The cycle of violence
A common method of preventing avian flu is to kill chickens
carrying the disease; thus, approximately 150 million fowl have
been destroyed during the recent epidemic. A survey prepared for
the UN found that typical means of slaughtering the birds
included beating them with sticks and iron pipes, and stuffing
them in plastic bags and then burying them alive in pits. In
some cases, gasoline was poured into the pits and the animals
burned alive before being buried. Carbon dioxide gas, which
causes piercing, stabbing pain and slow death, has also been
employed.
The deadly game
Besides chicken farming, another way that bird flu can spread
to humans is through duck hunting. Ducks are the main carriers
of bird flu in the wild and when hunters shoot ducks, carriers
spread the virus to anything that makes contact with the
carcass. Throughout history, humans have spread animal-borne
diseases to livestock and other humans through hunting.
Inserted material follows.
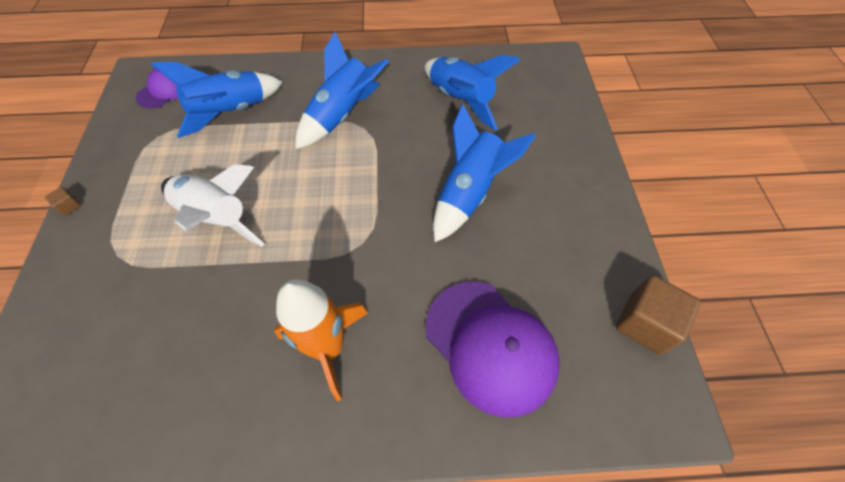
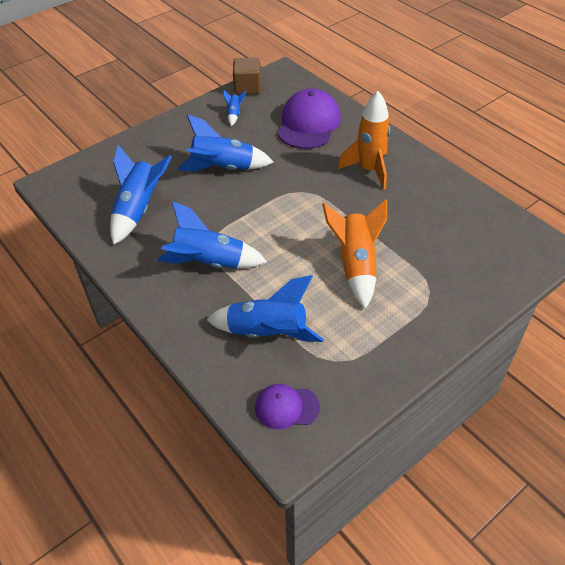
camera: 125 degrees left, 10 degrees down
brown cube [44,187,81,216] -> none
white rocket [161,164,264,247] -> orange rocket [322,199,387,309]
none -> blue rocket [223,90,246,126]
While bird hunting has been banned in many countries this
year due to the potential for an avian flu epidemic, hunters are
largely ignoring the bans. As a Lebanese hunting official
explained, “Hunters may not believe the government and so don’t
take the ban seriously. They don’t realize avian influenza has
made hunting national health concern, and is no
longer merely a social or economic activity.”
Bird flu is also spreading through the trade in exotic birds,
some of which have been seized by officials as far away from
their native lands as England. Also, officials have found
infected fighting cocks being smuggled out of China, and
according to David Morgan, head scientist for the Convention on
International Trade in Endangered Species (CITES), “You only
need one specimen to get through the net to spread the disease.”
A brighter future is possible
As health administrators struggle to control outbreaks of
avian flu, an effort that is costing the global economy billions
of dollars and the lives of hundreds of millions of birds, one
cannot help but wonder whether a more suitable solution can be
found besides mass slaughter; namely, the vegetarian diet. As
people buy meat in shops and supermarkets, perhaps they should
ask themselves, “Is it worth risking a global epidemic for this
piece of flesh?” And lest people conclude that a key law of
nature is “kill or be killed,” they need only remember the dog,
that model of domestication. Simply by sharing food and shelter
with dogs, humans have turned a former enemy into a guide,
protector and “best friend.” How much easier it would be to make
friends with such placid animals as cows, pigs and chickens!
Killing these animals for food is a primitive, uncivilized
practice that endangers the health of all people on Earth. So
let us hope that these more humane approaches to dealing with
the avian influenza problem will be adopted soon.